The State Department hosted the officers’ families for holiday reception yesterday. Kerry noted that there’s been a 350 percent jump in the number of FSOs who have to serve in unaccompanied posts — leaving family behind for security reasons — since 9/11.
“And it obviously is a sad commentary on the challenges that we face in the world beyond our control, where countries are in turmoil, places are in transition,” Kerry said.
“…I want to emphasize that as we gather here for what is a celebration, a festive time, we do so mindful that in a lot of vital but troubled places like Iraq, Afghanistan, Tunisia, Yemen, South Sudan, Pakistan, where yesterday’s news was just horrendous, we have people who are working to carry the torch for America and for universal values that go with the presence of these committed public servants.”
Kerry stressed that he knows “personally” that “it is never easy when you are separated by thousands of miles and the office and the home are, in a sense, divided, and employee from family, and it’s complicated.”

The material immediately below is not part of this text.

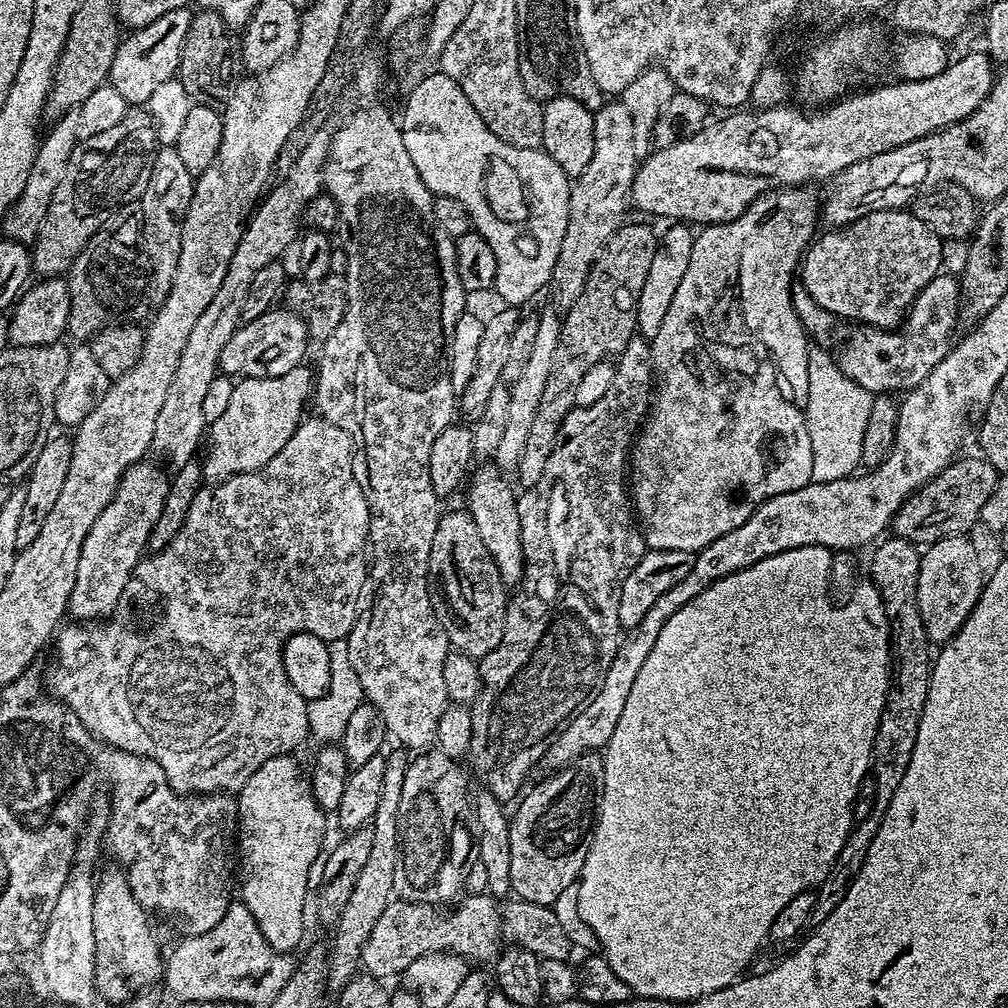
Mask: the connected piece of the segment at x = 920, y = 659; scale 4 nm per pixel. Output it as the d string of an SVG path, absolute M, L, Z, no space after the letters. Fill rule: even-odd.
M908 540L893 541L880 548L876 556L876 584L884 594L888 634L892 642L892 659L894 667L890 672L890 683L886 702L882 710L882 718L878 722L878 734L872 747L872 767L870 780L876 783L876 809L872 816L857 823L852 833L846 838L846 846L842 846L842 854L834 862L828 879L820 885L818 892L822 897L824 916L834 914L834 906L842 902L847 894L852 879L862 870L866 854L870 850L870 842L874 842L874 834L878 834L880 820L890 806L890 798L894 798L894 790L902 783L902 774L906 774L906 766L910 766L910 754L914 754L914 742L918 738L918 722L922 718L922 710L926 706L928 693L928 674L930 671L930 641L926 634L926 626L922 622L920 607L914 597L916 581L916 558L922 554L921 549Z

“Obviously, this holiday season, a lot of you are yearning for the idea of being together with your loved ones, and we understand that. There are going to be empty seats at a dinner table, which is hard to deal with. There are fewer hands to decorate a tree or more packages that get lugged to the post office instead of being handed over personally. We understand every aspect of what it means to be here, part of this family, this particular family within the family,” he said.

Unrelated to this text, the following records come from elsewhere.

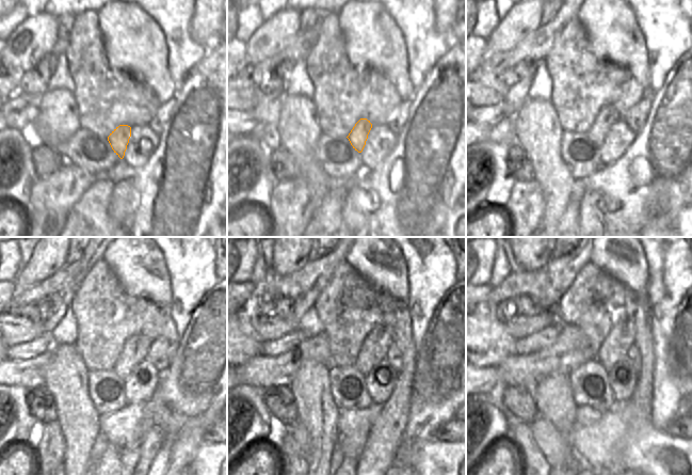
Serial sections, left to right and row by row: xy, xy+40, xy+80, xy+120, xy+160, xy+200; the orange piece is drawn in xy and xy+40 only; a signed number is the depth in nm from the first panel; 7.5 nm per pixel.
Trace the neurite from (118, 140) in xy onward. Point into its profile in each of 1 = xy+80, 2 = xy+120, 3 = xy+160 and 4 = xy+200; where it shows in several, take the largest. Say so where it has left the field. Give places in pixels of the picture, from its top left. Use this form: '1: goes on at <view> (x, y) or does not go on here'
1: goes on at xy+80 (608, 115)
2: goes on at xy+120 (135, 348)
3: goes on at xy+160 (374, 348)
4: goes on at xy+200 (615, 346)

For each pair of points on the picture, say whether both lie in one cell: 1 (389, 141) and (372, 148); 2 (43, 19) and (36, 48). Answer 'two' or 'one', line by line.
1: one
2: one

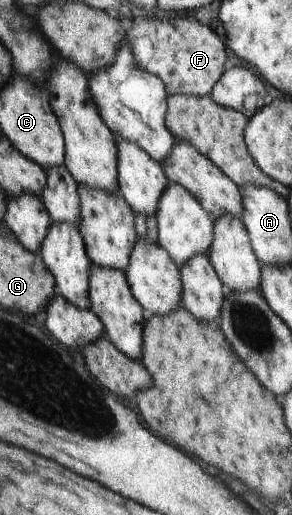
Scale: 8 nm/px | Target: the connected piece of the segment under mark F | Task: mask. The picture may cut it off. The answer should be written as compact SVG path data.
M139 16L133 19L132 28L126 32L137 63L145 70L164 79L168 96L186 94L203 96L210 94L215 83L222 77L226 49L220 37L206 27L200 25L190 16L174 17L173 19Z

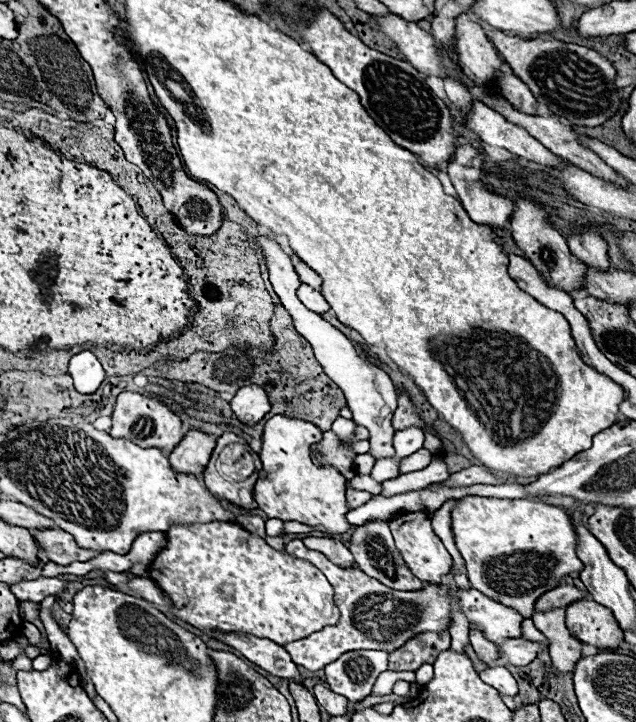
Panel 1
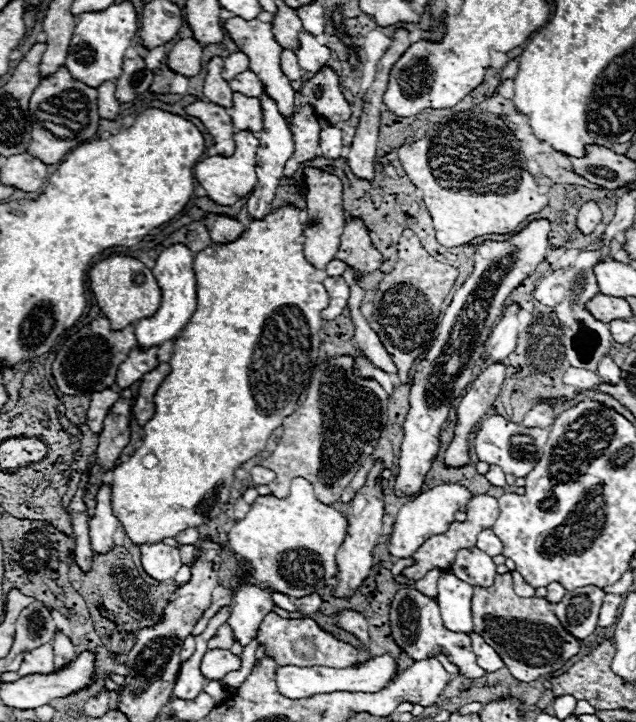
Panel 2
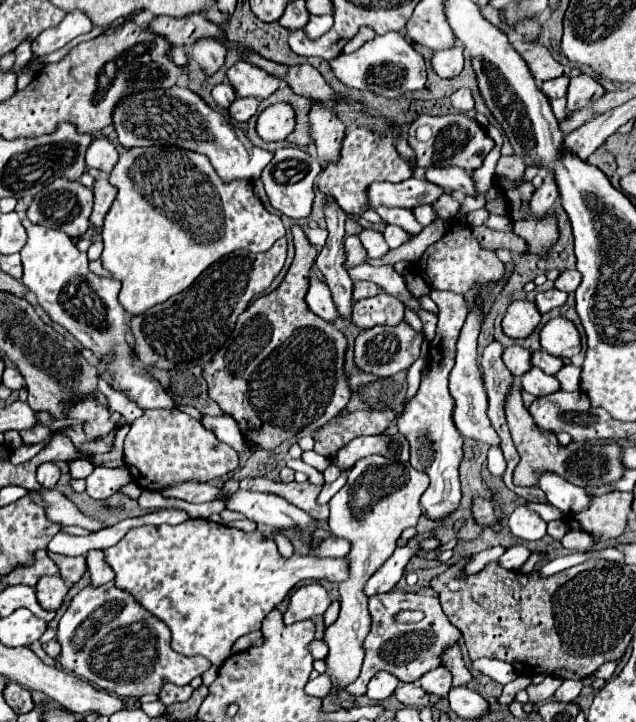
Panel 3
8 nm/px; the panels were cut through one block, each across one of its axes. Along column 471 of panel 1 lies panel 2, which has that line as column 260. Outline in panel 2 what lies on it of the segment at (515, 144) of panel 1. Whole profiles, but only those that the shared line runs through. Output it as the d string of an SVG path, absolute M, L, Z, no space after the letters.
M234 92L232 100L234 100L234 104L232 104L232 110L230 110L230 118L232 118L234 128L260 132L262 130L260 100L250 98L250 96L242 96L240 92Z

Which led to his personal anecdote:
And I know sometimes there’s tension, anxious moments, even tears. Skype has a lot of benefits, but hugging ain’t one of them. So I’ll just share with you, 46 years ago — my staff tells me it was 46 years ago — it was 1968, that I remember — 1968, Christmas, I was in a river in Vietnam up in — near the Co Chien River, for anybody who knows what that means. And I was on a patrol boat. We were out there alone at night. The tracers were flying in the sky, the flares were dropping, sounds of eruptions of machine gun fire and other things here and there, and it was Christmas Eve. And there was supposed to be a truce, but the truce was broken. And I remember thinking how absurd that was, but it was life. And I took a peanut butter and jelly sandwich, went up and sat on the top of the roof of the boat, and just sat there. And frankly, I had visions of, really, sugar plums, chestnuts, New England in the snow. But what I learned was that the family of people around you make up for a lot. And I also learned that nothing ever makes up for the meaning of the quality of that service, of being able to be there for your country and make a difference.